Die Deutschen sind bei der Terrorismusbekämpfung nach einer Emnid-Umfrage mehrheitlich auch zu finanziellen Einschnitten und rechtlichen Beschränkungen bereit. So sprechen sich 66 Prozent der Befragten für eine Einbeziehung der Bundeswehr in die Terrorbekämpfung aus, auch wenn dafür das Grundgesetz geändert werden müsste. Nur ein knappes Drittel ist dagegen, heißt es in einer Untersuchung des Meinungsforschungsinstitutes Emnid.

Zu Einschnitten beim Datenschutz sind die Deutschen bei den künftigen Möglichkeiten zur Ermittlung und Enttarnung potenzieller Terroristen bereit. 75 Prozent sind dafür. Nur jeder Fünfte lehnt eine Einschränkung des Datenschutzes ab, um die Terrorbekämpfung zu erleichtern. Für eine Ausweitung der Befugnisse verdeckter Ermittler sind gar 84 Prozent der Befragten. Nur elf Prozent lehnen dies ab.
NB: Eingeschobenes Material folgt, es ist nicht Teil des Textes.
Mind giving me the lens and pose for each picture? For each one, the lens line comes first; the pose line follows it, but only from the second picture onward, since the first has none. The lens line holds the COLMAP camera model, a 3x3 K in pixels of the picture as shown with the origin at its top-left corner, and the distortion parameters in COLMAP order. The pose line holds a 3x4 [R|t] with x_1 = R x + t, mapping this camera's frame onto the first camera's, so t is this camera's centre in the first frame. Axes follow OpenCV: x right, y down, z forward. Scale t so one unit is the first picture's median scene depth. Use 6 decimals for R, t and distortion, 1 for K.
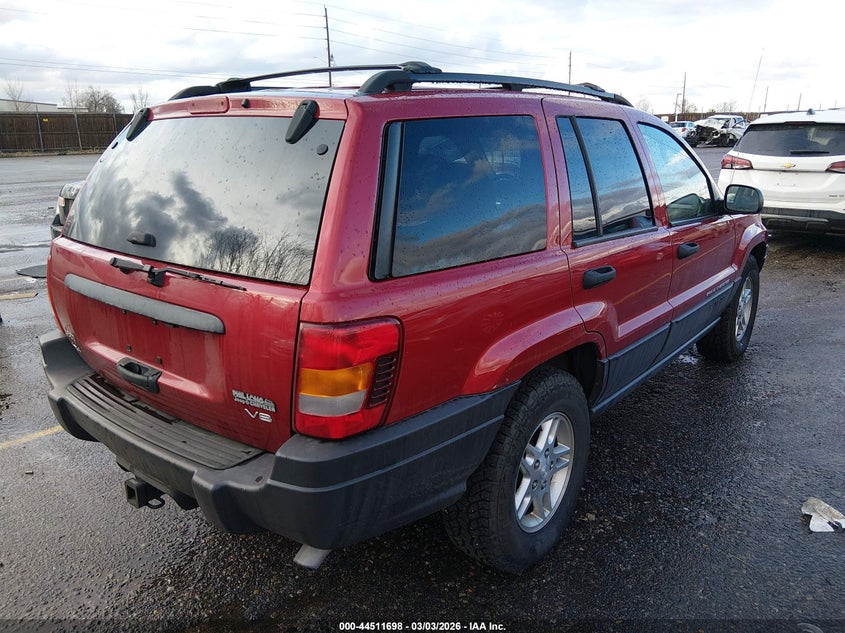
lens RADIAL K [[670.3, 0, 422.5], [0, 670.3, 316.5], [0, 0, 1]] dist [0.037386, -0.003096]
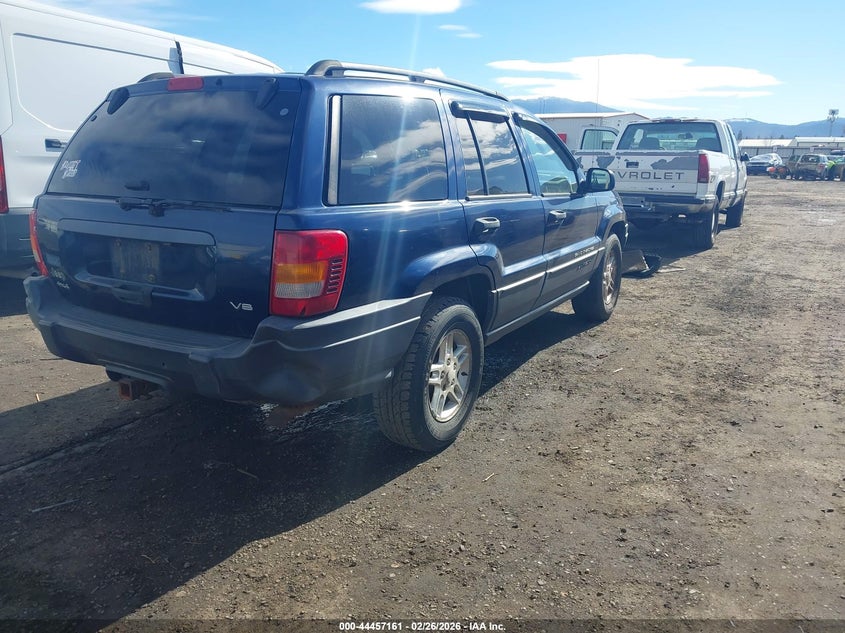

Zwei Drittel vertrauen beim Kampf gegen den Terrorismus der Arbeit von Bundesinnenminister Otto Schily. Mit 52 Prozent hat auch eine Mehrheit in der Bevölkerung Verständnis dafür, dass für die Finanzierung von Anti-Terror-Maßnahmen die Tabak- und die Versicherungssteuer angehoben werden sollen. Allerdings sind auch 45 Prozent der Befragten dagegen.